Lets try this again I posted this question in the wrong Forum and cannot figure out how to move it.(Us old guys from Maine are not use to PC's, still using homing pigeons to send messages) Question Looking for a couple winter projects, in between shoveling snow.Has anyone built a surf rod on the new MHX blanks.Any info will be greatly appreciated,they seem to be a lot cheaper than other blanks,but are they worth putting a set of guides on.


----------



## sunburntspike (Oct 4, 2010)

i haven't built on the new surf series,but i have built numerous jigging(blufish)and sea trout rods and they are really nice to build on.i usually start with the kit and then add the necessary components to finish the build,just because the kits are so inexpensive.i would expect the surf series to be of the same quality,just wish they offered a true 10'-1 piece


----------



## bronzbck1 (Jun 13, 2007)

I have a sting silver rod ATX blank for throwing 2oz and it has thrown right with the Wheels reels 1023 for 4 years now. No difference except about 200 bucks, Love it!


----------



## sunburntspike (Oct 4, 2010)

sorry bronzbck1,the atx,while being a quality blank aint a mhx


----------



## dawgfsh (Mar 1, 2005)

I've got 4 MHX bass rods and will build a 5th this year. There great blanks


----------



## N topsail fisher (Feb 13, 2005)

I will second sunburnt. The spin/jig, mag bass and light saltwater blanks are great. I have built on them for myself and friends, we've all been very pleased. They are tough too.


----------



## Sandcrab (Mar 20, 2002)

Anyone built one of their fly rods? Looking at a 9', 2 wt, 2 piece rod for under $100...

Thanks

Sandcrab


----------



## sunburntspike (Oct 4, 2010)

actually Sandcrab,i was thinking of building on their new 9' 1 pc.10#,should make one hell of a trout slinger for the surf,just havent gotten the time yet,probably be a build i do after the charter boat rods come in this winter


----------



## Sandcrab (Mar 20, 2002)

sunburntspike said:


> actually Sandcrab,i was thinking of building on their new 9' 1 pc.10#,should make one hell of a trout slinger for the surf,just havent gotten the time yet,probably be a build i do after the charter boat rods come in this winter


SBS,

I too have a bunch of rods waiting to be built.

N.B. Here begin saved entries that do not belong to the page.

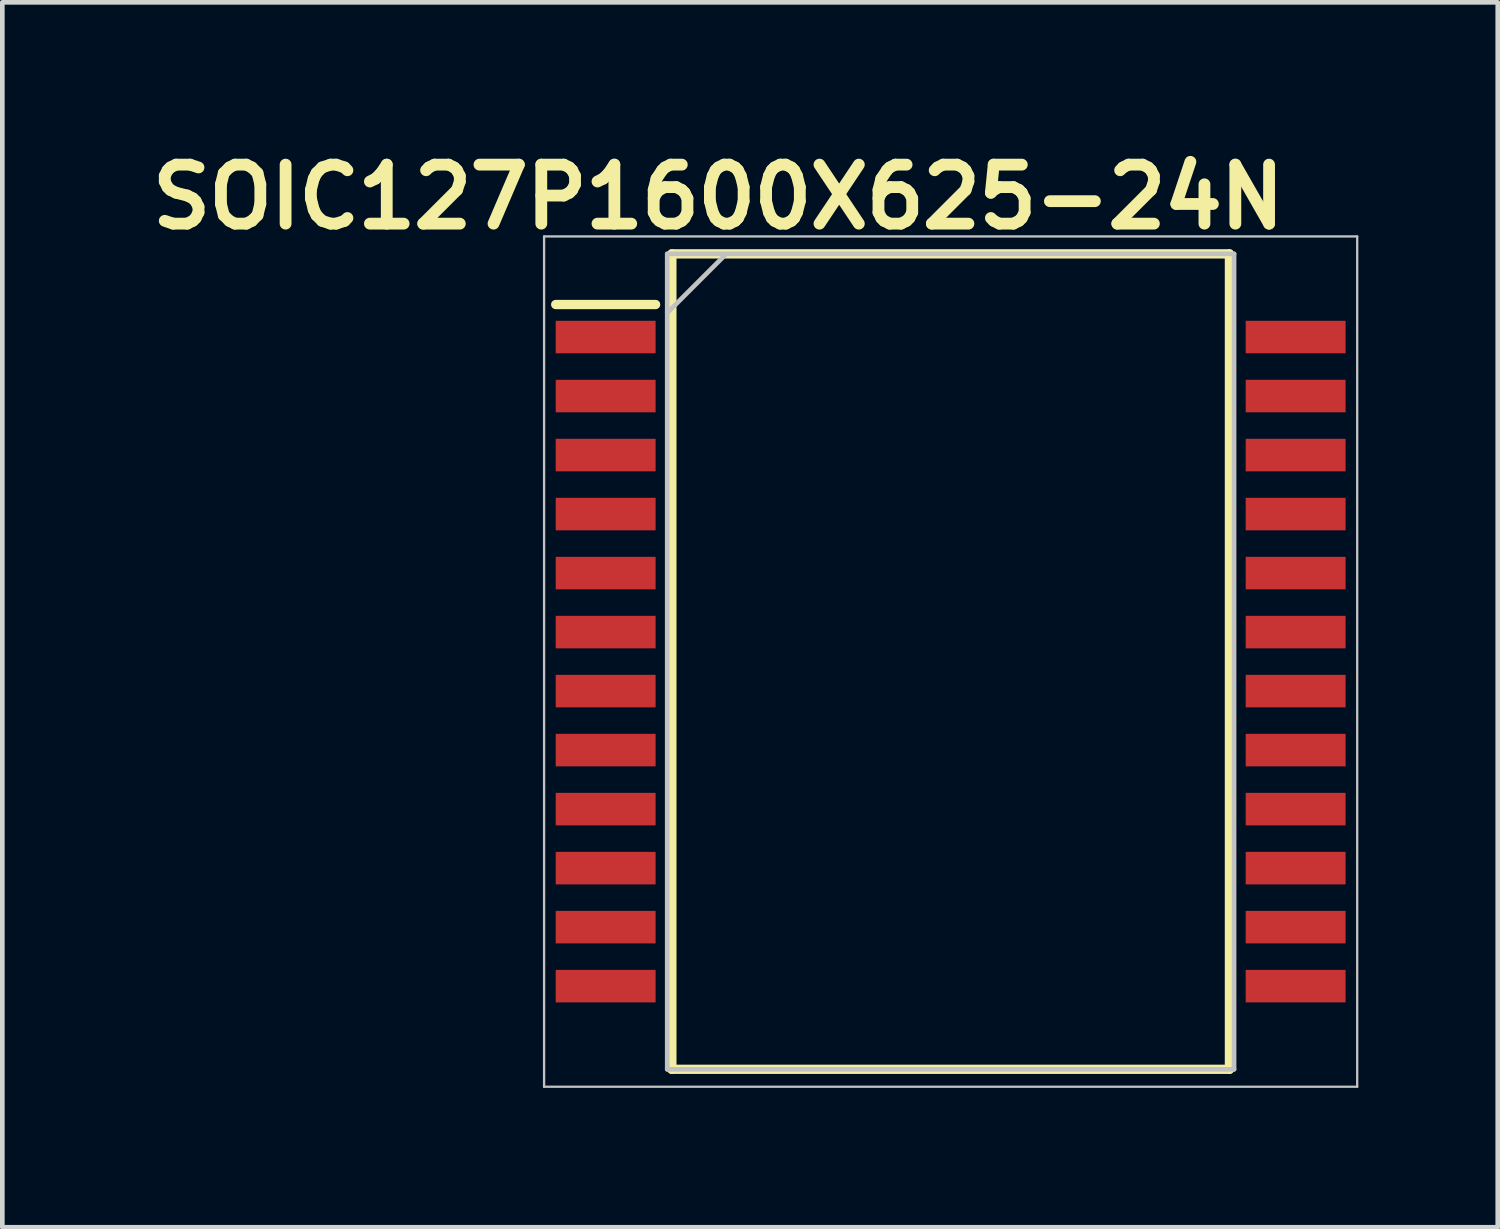
<source format=kicad_pcb>
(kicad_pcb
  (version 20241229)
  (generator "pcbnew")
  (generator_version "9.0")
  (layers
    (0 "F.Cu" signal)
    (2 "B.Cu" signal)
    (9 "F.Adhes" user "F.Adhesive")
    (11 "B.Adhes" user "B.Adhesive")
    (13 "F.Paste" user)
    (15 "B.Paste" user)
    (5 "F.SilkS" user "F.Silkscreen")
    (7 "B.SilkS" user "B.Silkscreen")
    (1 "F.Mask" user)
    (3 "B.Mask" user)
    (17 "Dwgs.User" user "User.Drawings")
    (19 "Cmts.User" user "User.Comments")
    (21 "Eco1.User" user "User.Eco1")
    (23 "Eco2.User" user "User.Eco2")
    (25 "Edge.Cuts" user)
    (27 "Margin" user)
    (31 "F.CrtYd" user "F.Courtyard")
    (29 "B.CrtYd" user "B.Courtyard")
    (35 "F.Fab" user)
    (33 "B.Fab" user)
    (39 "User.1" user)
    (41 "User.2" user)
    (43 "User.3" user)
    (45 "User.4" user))
  (footprint "SOIC127P1600X625-24N"
    (layer "F.Cu")
    (at 17.41 11.189)
    (property "Reference" "SOIC127P1600X625-24N" (at -5 -10 0) (layer "F.SilkS") (effects (font (size 1.27 1.27) (thickness 0.254))))
    (attr smd)
    (fp_line (start -8.5 -7.685) (end -6.35 -7.685) (stroke (width 0.2) (type solid)) (layer "F.SilkS"))
    (fp_line (start -6 -8.775) (end 6 -8.775) (stroke (width 0.2) (type solid)) (layer "F.SilkS"))
    (fp_line (start -6 8.775) (end -6 -8.775) (stroke (width 0.2) (type solid)) (layer "F.SilkS"))
    (fp_line (start 6 -8.775) (end 6 8.775) (stroke (width 0.2) (type solid)) (layer "F.SilkS"))
    (fp_line (start 6 8.775) (end -6 8.775) (stroke (width 0.2) (type solid)) (layer "F.SilkS"))
    (fp_line (start -8.75 -9.15) (end 8.75 -9.15) (stroke (width 0.05) (type solid)) (layer "Dwgs.User"))
    (fp_line (start -8.75 9.15) (end -8.75 -9.15) (stroke (width 0.05) (type solid)) (layer "Dwgs.User"))
    (fp_line (start -6.1 -8.775) (end 6.1 -8.775) (stroke (width 0.1) (type solid)) (layer "Dwgs.User"))
    (fp_line (start -6.1 -7.505) (end -4.83 -8.775) (stroke (width 0.1) (type solid)) (layer "Dwgs.User"))
    (fp_line (start -6.1 8.775) (end -6.1 -8.775) (stroke (width 0.1) (type solid)) (layer "Dwgs.User"))
    (fp_line (start 6.1 -8.775) (end 6.1 8.775) (stroke (width 0.1) (type solid)) (layer "Dwgs.User"))
    (fp_line (start 6.1 8.775) (end -6.1 8.775) (stroke (width 0.1) (type solid)) (layer "Dwgs.User"))
    (fp_line (start 8.75 -9.15) (end 8.75 9.15) (stroke (width 0.05) (type solid)) (layer "Dwgs.User"))
    (fp_line (start 8.75 9.15) (end -8.75 9.15) (stroke (width 0.05) (type solid)) (layer "Dwgs.User"))
    (pad "1" smd rect (at -7.425 -6.985 90) (size 0.7 2.15) (layers "F.Cu" "F.Mask" "F.Paste"))
    (pad "2" smd rect (at -7.425 -5.715 90) (size 0.7 2.15) (layers "F.Cu" "F.Mask" "F.Paste"))
    (pad "3" smd rect (at -7.425 -4.445 90) (size 0.7 2.15) (layers "F.Cu" "F.Mask" "F.Paste"))
    (pad "4" smd rect (at -7.425 -3.175 90) (size 0.7 2.15) (layers "F.Cu" "F.Mask" "F.Paste"))
    (pad "5" smd rect (at -7.425 -1.905 90) (size 0.7 2.15) (layers "F.Cu" "F.Mask" "F.Paste"))
    (pad "6" smd rect (at -7.425 -0.635 90) (size 0.7 2.15) (layers "F.Cu" "F.Mask" "F.Paste"))
    (pad "7" smd rect (at -7.425 0.635 90) (size 0.7 2.15) (layers "F.Cu" "F.Mask" "F.Paste"))
    (pad "8" smd rect (at -7.425 1.905 90) (size 0.7 2.15) (layers "F.Cu" "F.Mask" "F.Paste"))
    (pad "9" smd rect (at -7.425 3.175 90) (size 0.7 2.15) (layers "F.Cu" "F.Mask" "F.Paste"))
    (pad "10" smd rect (at -7.425 4.445 90) (size 0.7 2.15) (layers "F.Cu" "F.Mask" "F.Paste"))
    (pad "11" smd rect (at -7.425 5.715 90) (size 0.7 2.15) (layers "F.Cu" "F.Mask" "F.Paste"))
    (pad "12" smd rect (at -7.425 6.985 90) (size 0.7 2.15) (layers "F.Cu" "F.Mask" "F.Paste"))
    (pad "13" smd rect (at 7.425 6.985 90) (size 0.7 2.15) (layers "F.Cu" "F.Mask" "F.Paste"))
    (pad "14" smd rect (at 7.425 5.715 90) (size 0.7 2.15) (layers "F.Cu" "F.Mask" "F.Paste"))
    (pad "15" smd rect (at 7.425 4.445 90) (size 0.7 2.15) (layers "F.Cu" "F.Mask" "F.Paste"))
    (pad "16" smd rect (at 7.425 3.175 90) (size 0.7 2.15) (layers "F.Cu" "F.Mask" "F.Paste"))
    (pad "17" smd rect (at 7.425 1.905 90) (size 0.7 2.15) (layers "F.Cu" "F.Mask" "F.Paste"))
    (pad "18" smd rect (at 7.425 0.635 90) (size 0.7 2.15) (layers "F.Cu" "F.Mask" "F.Paste"))
    (pad "19" smd rect (at 7.425 -0.635 90) (size 0.7 2.15) (layers "F.Cu" "F.Mask" "F.Paste"))
    (pad "20" smd rect (at 7.425 -1.905 90) (size 0.7 2.15) (layers "F.Cu" "F.Mask" "F.Paste"))
    (pad "21" smd rect (at 7.425 -3.175 90) (size 0.7 2.15) (layers "F.Cu" "F.Mask" "F.Paste"))
    (pad "22" smd rect (at 7.425 -4.445 90) (size 0.7 2.15) (layers "F.Cu" "F.Mask" "F.Paste"))
    (pad "23" smd rect (at 7.425 -5.715 90) (size 0.7 2.15) (layers "F.Cu" "F.Mask" "F.Paste"))
    (pad "24" smd rect (at 7.425 -6.985 90) (size 0.7 2.15) (layers "F.Cu" "F.Mask" "F.Paste")))
  (gr_rect
    (start -3 -3)
    (end 29.185 23.364)
    (stroke (width 0.1) (type default))
    (fill no)
    (layer "Edge.Cuts")))
</source>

I didn't want to start building a rod right in the middle of my move from MD to DE this Spring. Now I have 2 Lami's and a 10 1/2' Breakaway Omega waiting to be built... Guess they'll have to wait until Winter now...

Could ALWAYS use another (I only have 5) fly rod though... and a 2 wt would be the perfect panfish rod!

Sandcrab


----------